Was passiert mit dem grossen Geschäft?

Auch hier hilft die Schwerelosigkeit nicht gerade. Die Hinterlassenschaften, naja, die schweben auch erst mal rum. Da braucht's dann Technik, um alles wegzubekommen. Eklig, aber muss ja sein!

Also: Technik, um die Hinterlassenschaften einzusammeln.

Ich hab mal in 'ner Doku (glaub war auf Arte, irgendwann 2022) gesehen, wie kompliziert das alles ist. Da haben die echt lange dran getüftelt, bis das mit den Weltraumtoiletten funktioniert hat. Wahnsinn, was die alles bedenken müssen!

Wie wäscht sich ein Astronaut?

Astronauten waschen sich im All primär mit Feuchttüchern. Stell dir vor, du bist im Zeltlager und hast nur begrenzte Ressourcen.

  • Körperpflege: Feuchttücher sind der Duschersatz. Sie entfernen Schweiß und Schmutz.
  • Haare: Spezielle Shampoos, die nicht ausgespült werden müssen, halten die Haare sauber.

Kleidung wird sparsam eingesetzt. Wäscheberge sind im Weltraum fehl am Platz.

  • Kleidung: Kleidungsstücke werden länger getragen als auf der Erde. Waschen ist nicht möglich.
  • Entsorgung: Gebrauchte Kleidung wird entsorgt, oft verglüht sie beim Wiedereintritt in die Erdatmosphäre. Ein bisschen wie Sternenstaub.

Raumanzüge und komplexe Ausrüstung sind Gemeinschaftseigentum. Hygiene ist hier besonders wichtig.

  • Raumanzüge: Diese werden nicht gewaschen, sondern geteilt und sorgfältig gereinigt.
  • Hygiene: Das Teilen von Ausrüstung erfordert strenge Hygienemaßnahmen, um die Gesundheit aller Astronauten zu gewährleisten. Vielleicht ist das der Preis für die Sterne.

Wie funktioniert eine Toilette auf der ISS?

Die ISS-Toilette: Ein kleines Wunder der Ingenieurskunst, weniger romantisch als ein Sternenhimmel, aber deutlich praktischer. Vergessen Sie romantische Bilder von schwebenden Exkrementen – das ist keine Raumoper!

  • Die Saugkraft: Kein sanftes Plätschern wie zu Hause. Hier saugt ein Schlauch alles mit der Effizienz eines Staubsaugers weg. Kein Widerstand, keine Gnade, nur pure, kosmische Hygiene.

  • Trennung der Stoffe: Eine Art kosmischer Sortieranlage.
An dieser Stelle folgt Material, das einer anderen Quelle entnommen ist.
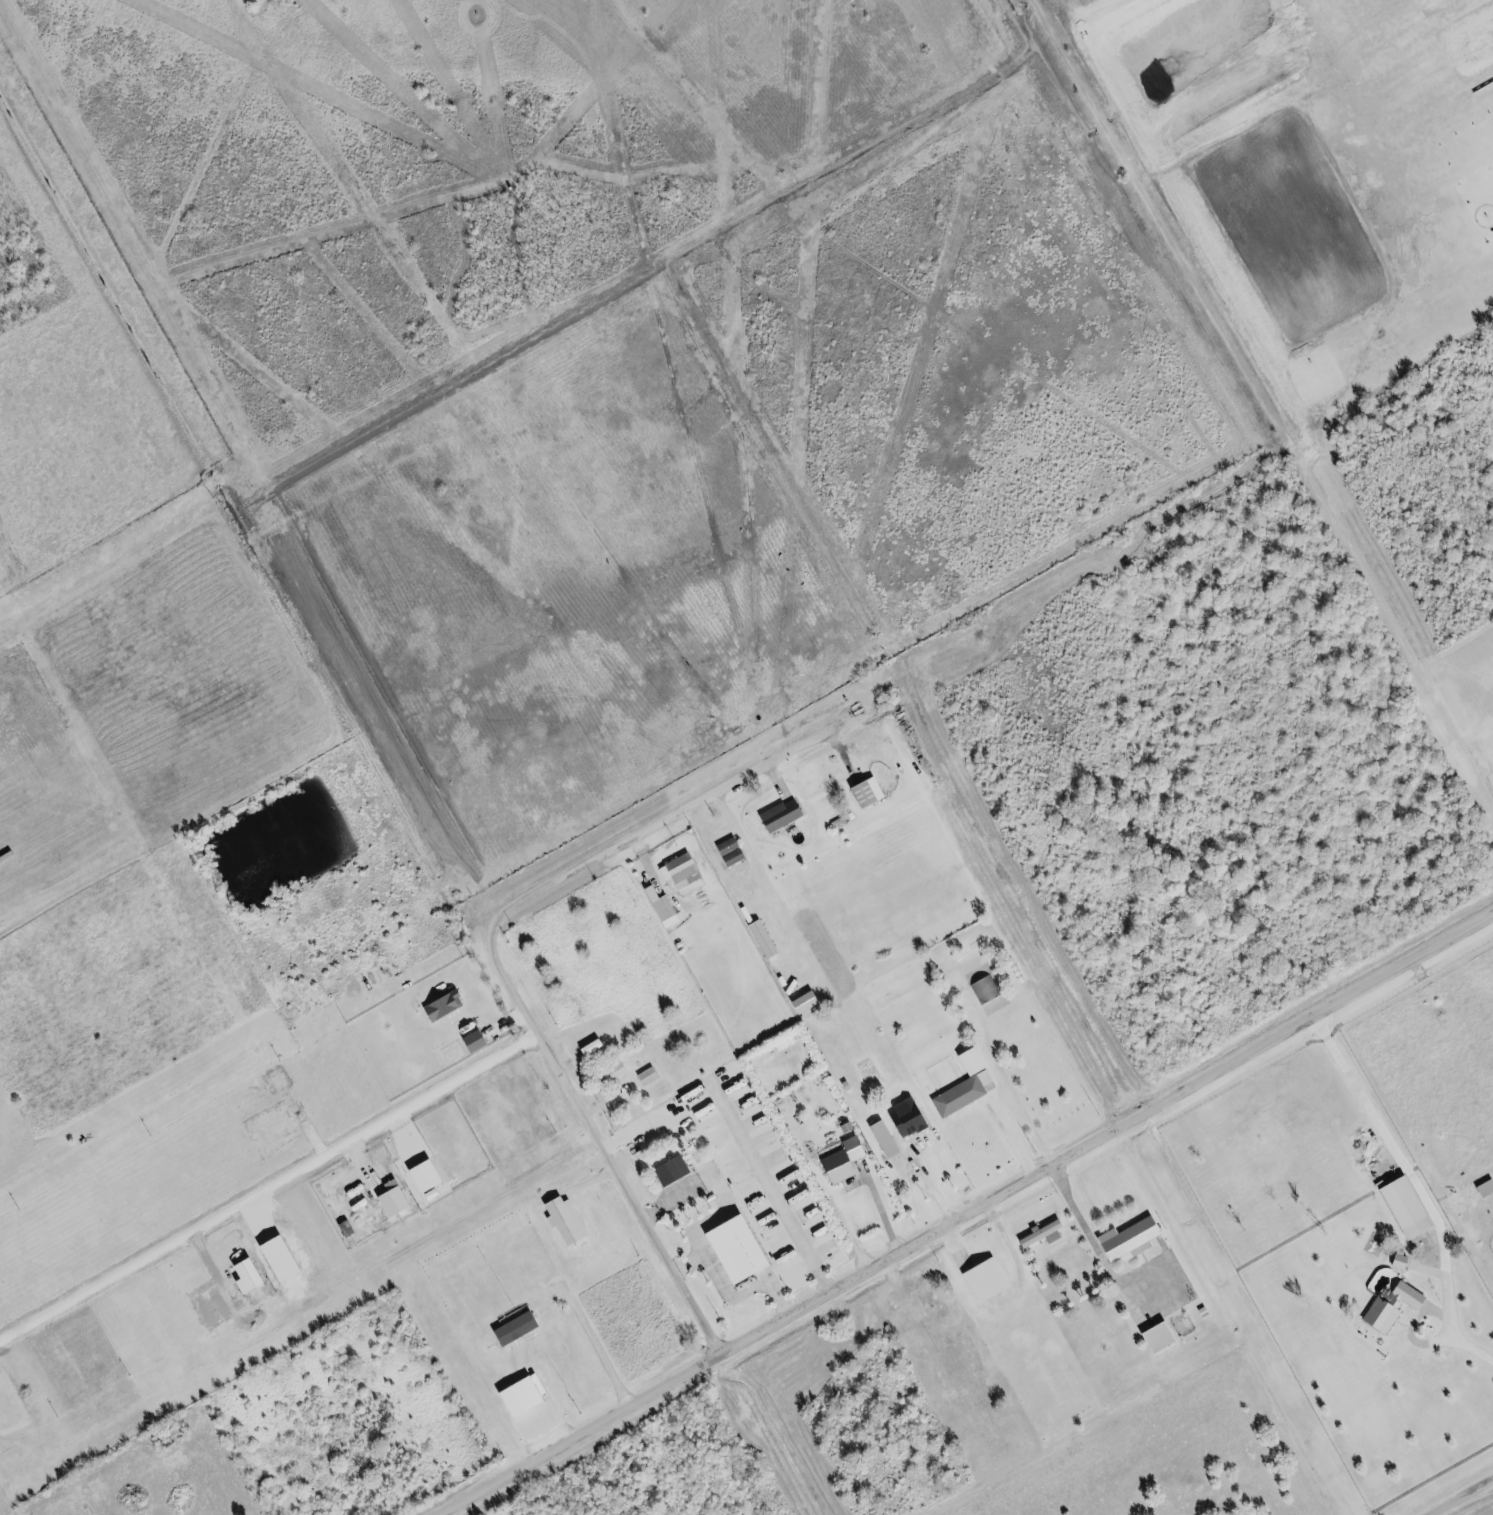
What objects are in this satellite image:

Gebläse trennen Flüssigkeiten und Feststoffe. Man könnte fast von einer winzigen, hochentwickelten Recycling-Anlage sprechen.

  • Die Endlagerung: Kein Spülkasten, keine Abwasserrohre. Die Abfälle wandern in spezielle Behälter. Denken Sie an besonders hochwertige, vakuumversiegelte Müllsäcke für den Weltraum.
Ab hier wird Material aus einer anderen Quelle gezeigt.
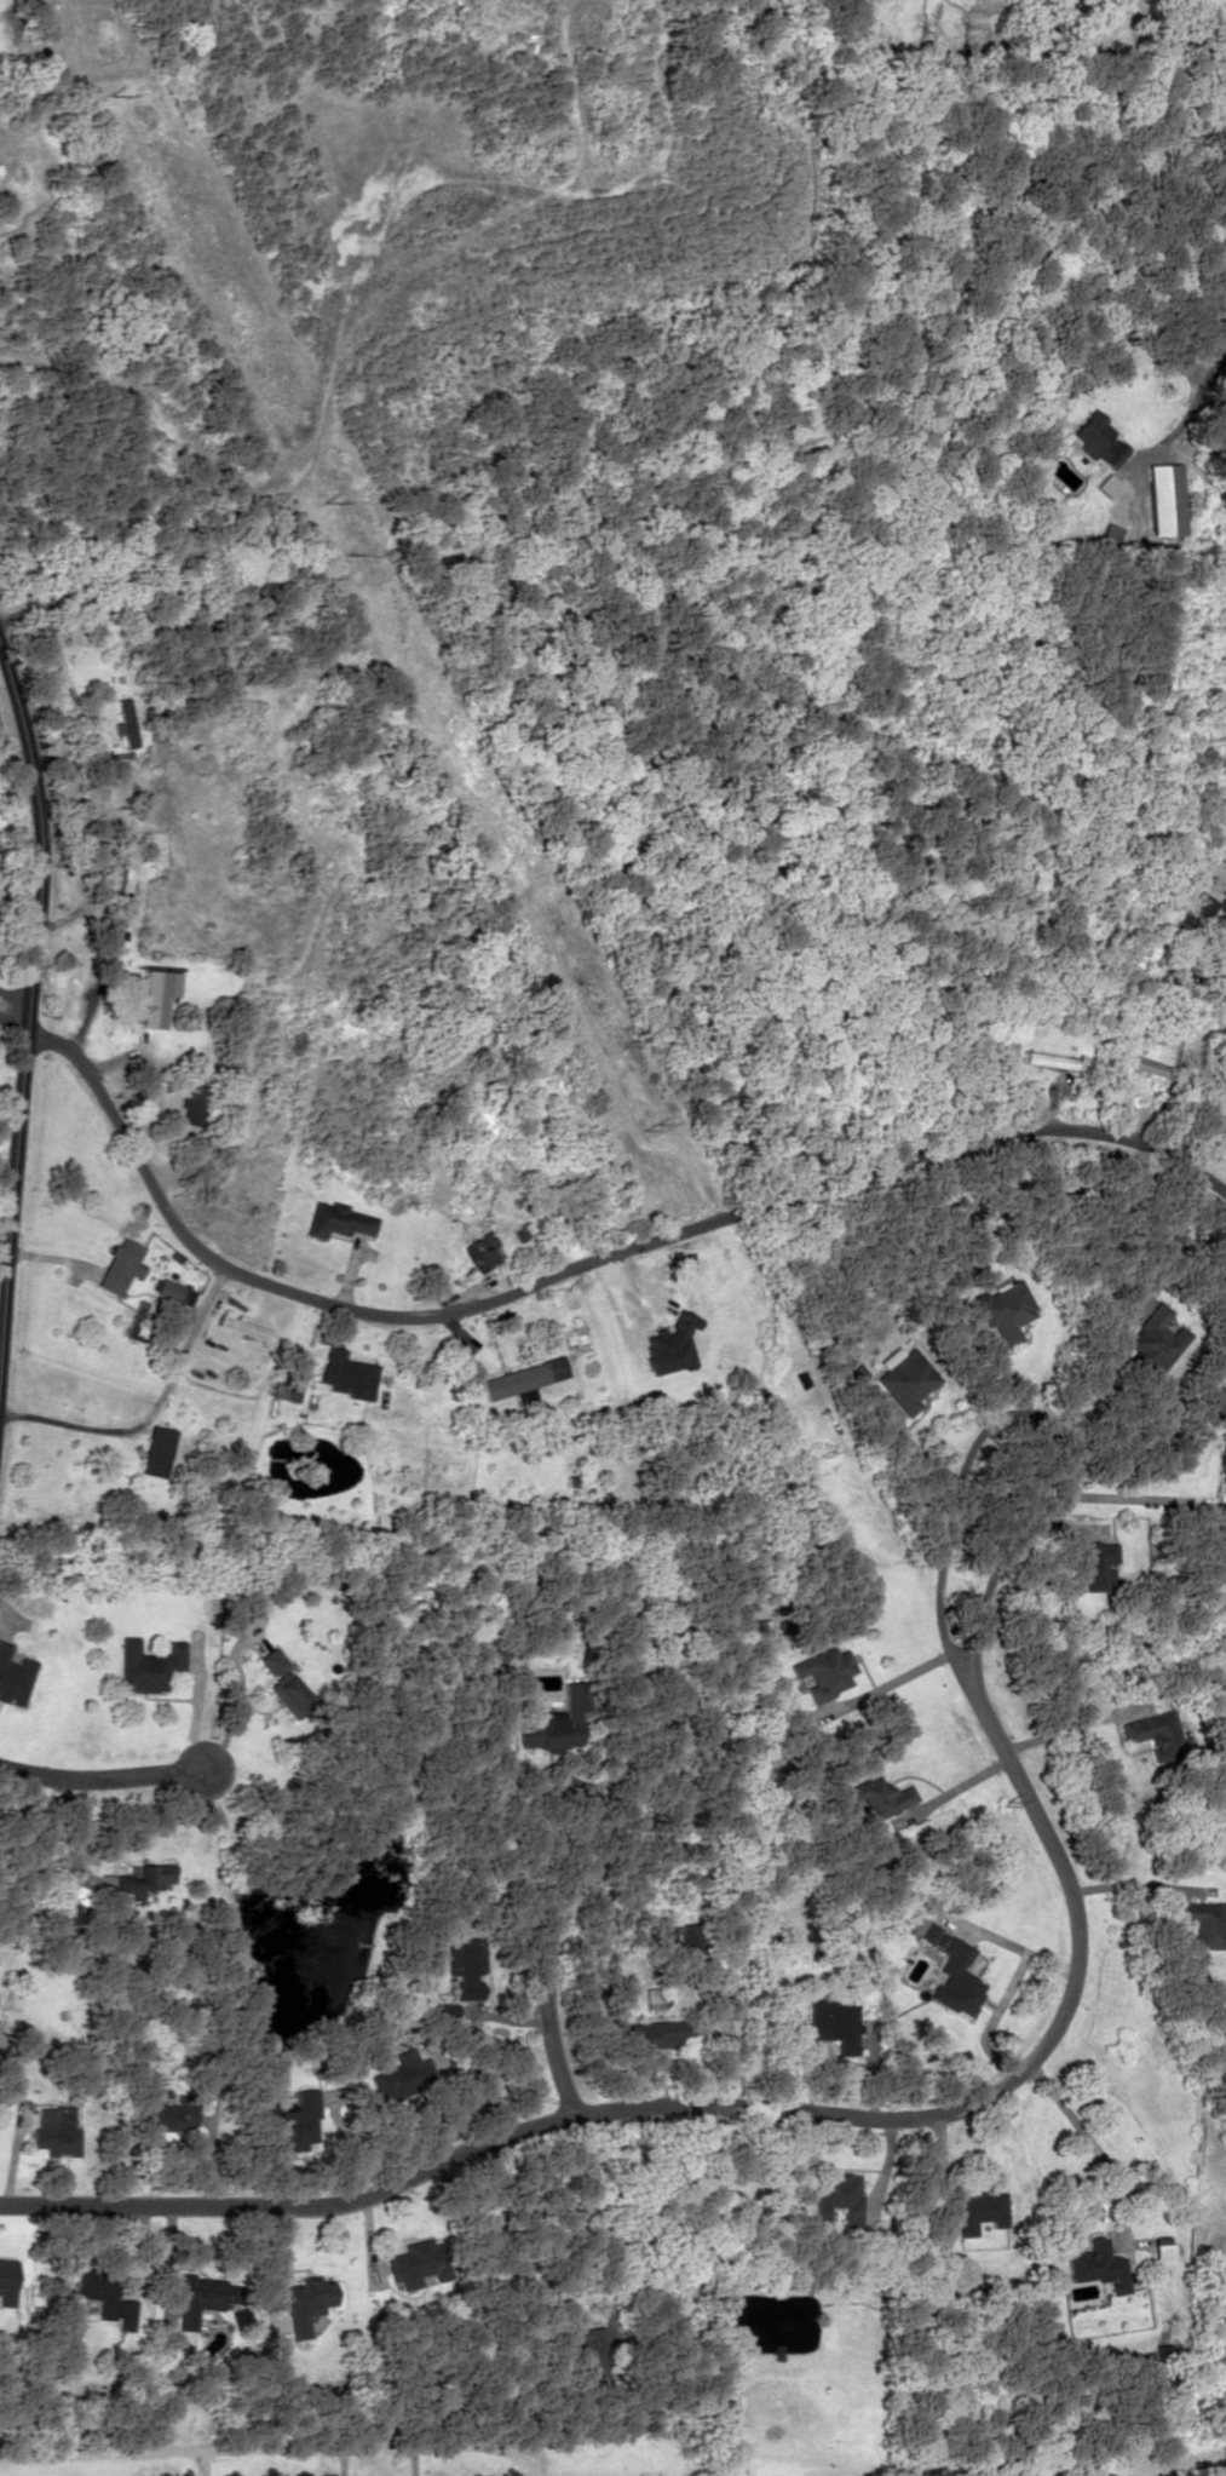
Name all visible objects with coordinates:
power tower: (113, 87)
road: (1195, 351)
building: (1096, 439)
building: (1161, 498)
power tower: (327, 507)
building: (124, 720)
building: (1198, 909)
building: (157, 996)
road: (15, 1012)
road: (29, 1041)
building: (1140, 1062)
power tower: (647, 1128)
building: (336, 1220)
building: (480, 1251)
building: (119, 1265)
road: (574, 1265)
building: (174, 1291)
building: (1004, 1309)
building: (137, 1319)
building: (1156, 1339)
building: (671, 1345)
building: (348, 1374)
building: (523, 1377)
building: (903, 1377)
building: (156, 1450)
building: (1223, 1465)
building: (1093, 1562)
building: (148, 1665)
building: (823, 1672)
building: (13, 1676)
building: (286, 1683)
building: (556, 1722)
building: (1153, 1730)
road: (101, 1775)
building: (879, 1796)
power tower: (1000, 1805)
building: (145, 1878)
building: (58, 1915)
building: (1204, 1922)
building: (949, 1968)
building: (464, 1969)
road: (547, 2012)
building: (834, 2023)
building: (655, 2033)
building: (400, 2070)
road: (733, 2107)
building: (294, 2120)
building: (55, 2133)
building: (836, 2200)
building: (978, 2209)
building: (411, 2262)
building: (1099, 2264)
building: (105, 2296)
building: (197, 2297)
building: (306, 2302)
building: (590, 2348)
building: (727, 2412)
  • Der Abtransport: Die Progress-Kapsel, ein Raumfahrt-Müllabfuhrwagen, erledigt den Rest. Einmalig, unvergesslich, und hoffentlich geruchsneutral.
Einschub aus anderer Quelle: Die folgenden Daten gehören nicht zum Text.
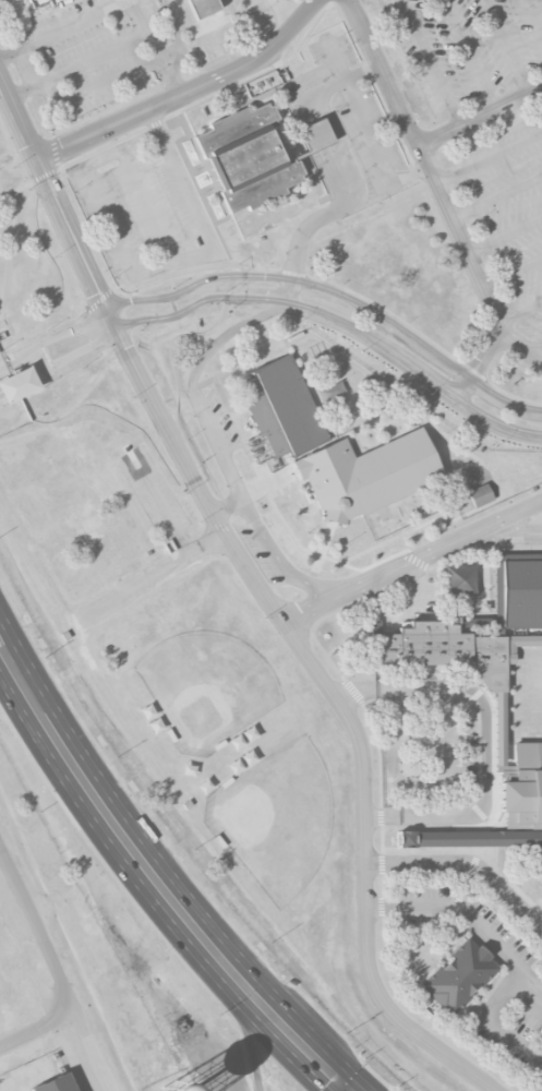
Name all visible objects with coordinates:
building: (187, 0)
building: (37, 2)
building: (60, 2)
building: (205, 10)
road: (139, 15)
road: (534, 15)
road: (17, 23)
road: (178, 34)
road: (506, 46)
parking lot: (467, 48)
parking lot: (95, 53)
road: (468, 55)
road: (8, 56)
road: (430, 63)
road: (78, 65)
road: (171, 77)
road: (188, 92)
road: (480, 116)
parking lot: (344, 125)
road: (367, 129)
building: (315, 135)
building: (248, 157)
road: (488, 157)
road: (340, 171)
road: (438, 193)
road: (495, 196)
road: (59, 203)
road: (147, 204)
parking lot: (147, 207)
parking lot: (504, 214)
road: (503, 235)
road: (12, 236)
road: (155, 266)
road: (510, 272)
road: (338, 292)
road: (521, 309)
road: (341, 321)
road: (11, 332)
road: (53, 338)
road: (516, 341)
road: (536, 348)
road: (536, 354)
road: (60, 364)
building: (18, 385)
building: (284, 409)
parking lot: (223, 419)
road: (211, 429)
building: (368, 474)
road: (193, 480)
parking lot: (153, 492)
building: (480, 495)
road: (160, 506)
road: (227, 506)
road: (514, 533)
parking lot: (258, 552)
road: (412, 561)
road: (149, 579)
building: (475, 625)
building: (375, 629)
park: (205, 685)
road: (484, 737)
building: (523, 787)
park: (273, 817)
road: (109, 818)
building: (477, 840)
road: (467, 863)
road: (368, 870)
road: (36, 932)
road: (504, 952)
road: (531, 976)
building: (459, 977)
parking lot: (513, 1001)
road: (35, 1028)
road: (249, 1036)
road: (293, 1038)
road: (90, 1051)
building: (56, 1084)
traffic signals: (350, 1089)
road: (349, 1090)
Im Grunde: Ein hochkomplexer Prozess, der das Überleben im All sichert – und gleichzeitig ziemlich unwiderstehlich ist, wenn man an den Aufwand denkt, den wir auf Erden für so etwas Selbstverständliches betreiben. Ein wenig wie der Vergleich zwischen einem Formel-1-Motor und einem Karren.

Wie sorgen Astronauten für ihre Hygiene?

Astronauten-Hygiene: Ein Überlebensspiel.

  • Wasserkreislauf: Lebenserhaltung. Jedes Molekül zählt. Urin wird zu Trinkwasser. Schweiß recycelt.
  • Körperpflege: Feuchttücher. Wasserlos-Shampoo. Zahnpasta schlucken. Raumfahrt ist nicht luxuriös.
  • Händewaschen: Minimal. Desinfektion primär. Keimfreiheit ist Missionssicherheit.
  • Toiletten: Vakuum-System. Trennung von fest und flüssig. Keine Fehler erlaubt.

Hygiene verhindert Krankheiten. Krankheiten gefährden die Mission. Priorität: Funktion, nicht Komfort.